South Africa are targeting prolific Australian skipper Michael Clarke as they aim to break a five-decade winless drought in the Adelaide Test and seize the initiative in the three-match series.
The top-ranked Proteas were forced to bat out for a draw in the first Brisbane Test after Australia racked up an imposing first innings score of 565 for five declared, Clarke leading the way with an unbeaten 259.
South African skipper Graeme Smith expects his vaunted bowling line-up to fire at the Adelaide Oval in the match starting on Thursday, where South Africa have not won in 48 years.
"I just don't think we backed up well enough in Brisbane," he said. "We had periods when we were good, then we lost our way a little bit.
"We didn't really bowl well in partnerships to create enough pressure on Australia's batting. Hopefully that will happen in Adelaide."
Pacemen Dale Steyn and Morne Morkel had the hosts rocking at 40-3 before Clarke, Ed Cowan (136) and Michael Hussey (100) launched their rescue act.
Morkel plans more short-pitched stuff, particularly at Clarke.
"Definitely that is a plan to always use a short ball -- you have got two short balls an over so why not use it?" Morkel said.
"We just need to use it in a clever way and see how we go from there.
"Clarke played very, very well. If we can create more pressure and try and stop him from rotating strike that will be key." Clarke was named the man-of-the-match in Brisbane after his third double-century of a year in which he is the highest scorer in Tests with 1,041 runs at an average of 115.66.
South African all-rounder Faf du Plessis is expected to make his debut in place of JP Duminy, out for six months with a ruptured Achilles tendon, and leg-spinner Imran Tahir is likely to replace paceman Rory Kleinveldt, ineffective and wicketless on his debut.

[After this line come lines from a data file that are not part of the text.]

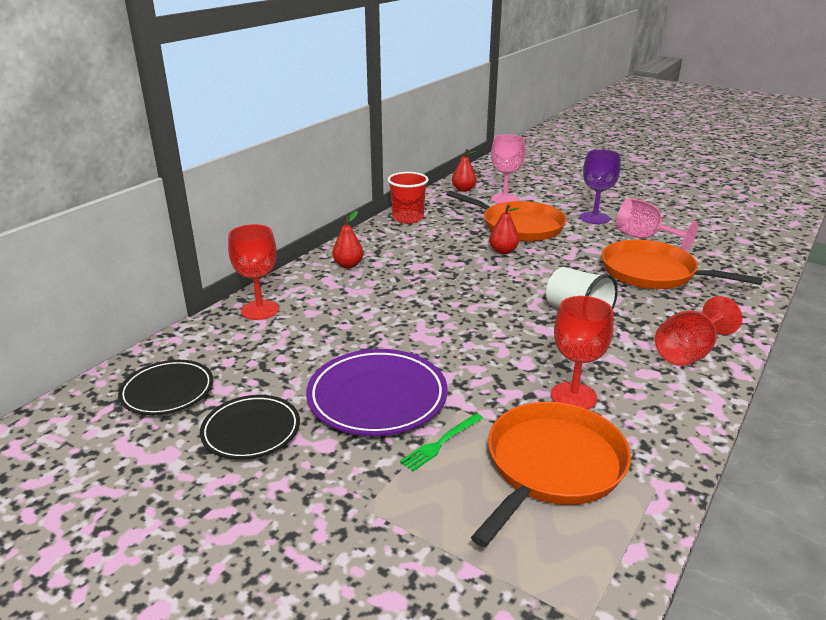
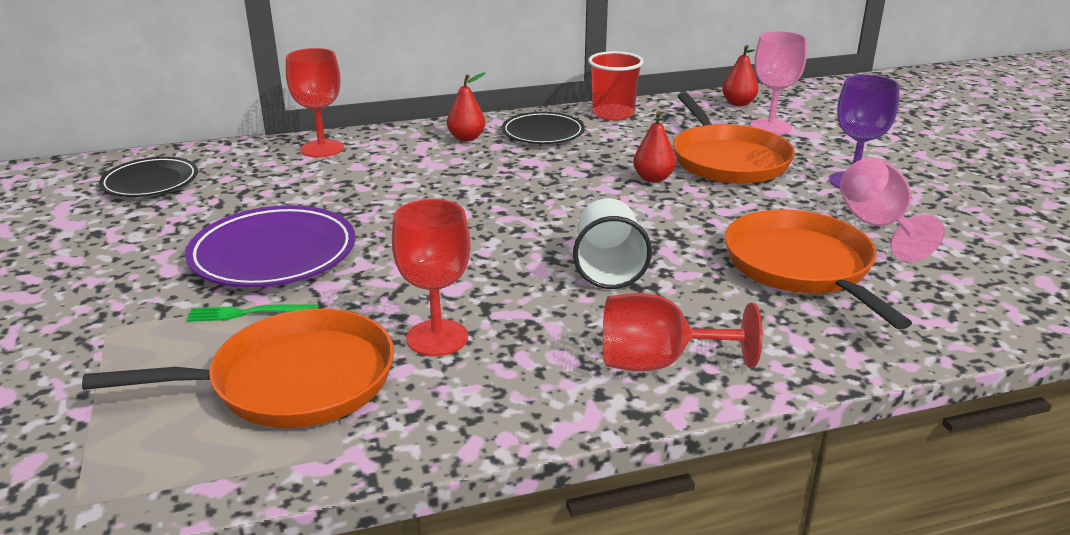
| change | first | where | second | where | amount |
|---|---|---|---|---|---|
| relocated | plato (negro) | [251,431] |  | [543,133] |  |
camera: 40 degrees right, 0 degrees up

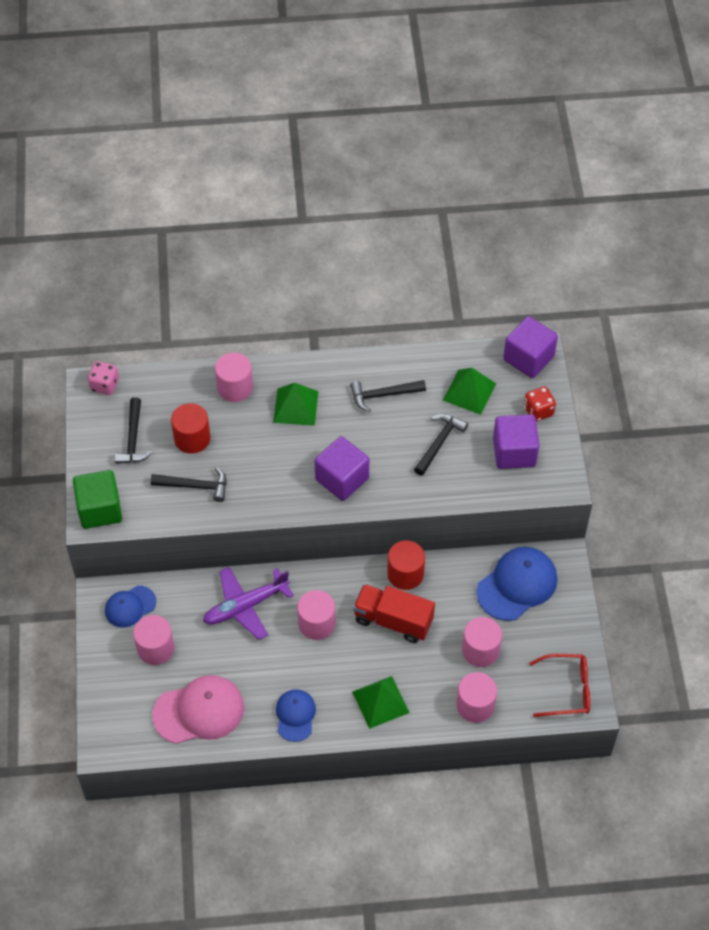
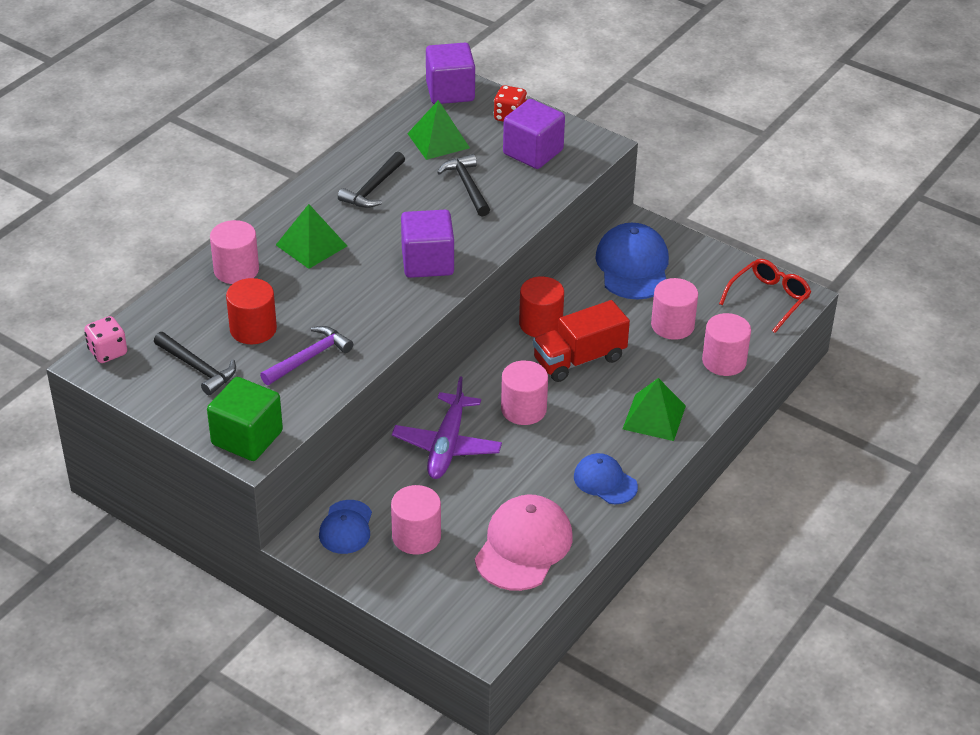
| change | first | where | second | where | amount |
|---|---|---|---|---|---|
| colour | martillo (negro) | [195,486] | martillo (morado) | [309,357] |  |
camera: 50 degrees left, 15 degrees down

Australia all-rounder Shane Watson, who missed the first Test, has been battling to prove his fitness from a calf injury.
A decision will be made on Wednesday or the morning of the match on his inclusion, but former captain Ricky Ponting said Watson could not play if he was anything less than 100 percent fit.
"There will be a certain amount of running he will have to do to prove that he's right to play a Test match," Ponting said Tuesday.
"No one can go into a Test match 70 percent fit. I don't care if you're a batsman and a slip fielder. If you can't bat at 100 percent, then you are putting pressure on other blokes as well."
Rookie batsman Rob Quiney, who was added to the squad when Watson pulled out of the series opener in Brisbane, is expected to play if Watson fails to prove his fitness.
Local spinner Nathan Lyon, who took four wickets in the first Test, is expected to bowl plenty of overs on his home ground, which is renowned for big totals.
Australian coach Mickey Arthur has likened the Adelaide wicket to those on the subcontinent.
"Adelaide's been pretty consistent, Adelaide's a very, very good wicket," he said.
"You know what you get, it's almost like the subcontinent. It's very slow for the first three days then quickens up towards the back end.
"It goes from being the best batting wicket in the world to being pretty difficult to bat on in days four and five. So, big first innings are the way to go there."
South Africa last won in Adelaide in January 1964, beating Bobby Simpson's team by 10 wickets. They have subsequently lost two and drawn one at the Oval.